What matters, however, is that you now have a type which:
uses the stack when less than N elements are required
moves off to the heap otherwise, to avoid blowing up the stack
Of course, it also always reserves enough space for N elements on the stack even if you only use 2; however in exchange there is no call to alloca so you avoid the issue of having dynamic offsets to your variants.
And contrary to C, you still benefit from lifetime tracking so that you cannot accidentally return a reference to your stack-allocated array outside the function.
Note: prior to Rust 1.51, you wouldn't be able to customize by N.

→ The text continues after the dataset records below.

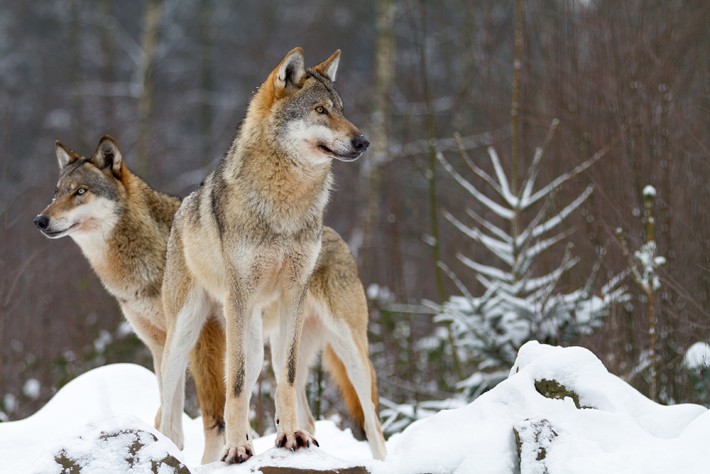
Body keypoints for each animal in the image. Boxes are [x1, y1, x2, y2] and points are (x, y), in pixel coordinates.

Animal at [159, 47, 386, 462]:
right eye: (320, 110)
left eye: (342, 110)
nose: (363, 141)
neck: (286, 204)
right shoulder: (239, 299)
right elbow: (235, 388)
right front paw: (236, 448)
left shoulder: (293, 295)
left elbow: (288, 380)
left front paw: (290, 437)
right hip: (195, 337)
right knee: (170, 414)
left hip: (344, 348)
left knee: (371, 422)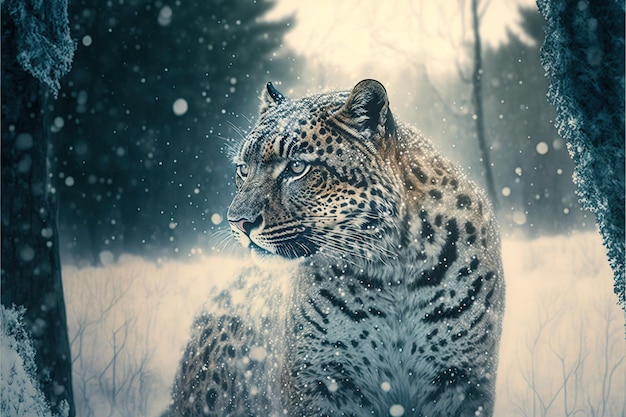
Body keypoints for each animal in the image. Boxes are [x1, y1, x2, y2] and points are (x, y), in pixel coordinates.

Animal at [165, 79, 502, 416]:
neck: (391, 271)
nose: (237, 221)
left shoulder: (461, 379)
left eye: (297, 167)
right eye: (243, 170)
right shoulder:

I will show off the most "obvious" methods:
enum SmallVector<T, const N: usize> {
Inline(usize, [T; N]),
Dynamic(Vec<T>),
}
impl<T: Copy + Clone, const N: usize> SmallVector<T, N> {
fn new(v: T, n: usize) -> Self {
if n <= N {
Self::Inline(n, [v; N])
} else {
Self::Dynamic(vec![v; n])
}
}
}
impl<T, const N: usize> SmallVector<T, N> {
fn as_slice(&self) -> &[T] {
match self {
Self::Inline(n, array) => &array[0..*n],
Self::Dynamic(vec) => vec,
}
}
fn as_mut_slice(&mut self) -> &mut [T] {
match self {
Self::Inline(n, array) => &mut array[0..*n],
Self::Dynamic(vec) => vec,
}
}
}
use std::ops::{Deref, DerefMut};
impl<T, const N: usize> Deref for SmallVector<T, N> {
type Target = [T];
fn deref(&self) -> &Self::Target {
self.as_slice()
}
}
impl<T, const N: usize> DerefMut for SmallVector<T, N> {
fn deref_mut(&mut self) -> &mut Self::Target {
self.as_mut_slice()
}
}
Usage:
fn main() {
let mut v = SmallVector::new(1u32, 4);
v[2] = 3;
println!("{}: {}", v.len(), v[2])
}
Which prints 4: 3 as expected.
No.
Doing that in Rust would entail the ability to store Dynamically Sized Types (DSTs) like [i32] on the stack, which the language doesn't support.
A deeper reason is that LLVM, to my knowledge, doesn't really support this. I'm given to believe that you can do it, but it significantly interferes with optimisations. As such, I'm not aware of any near-terms plans to allow this.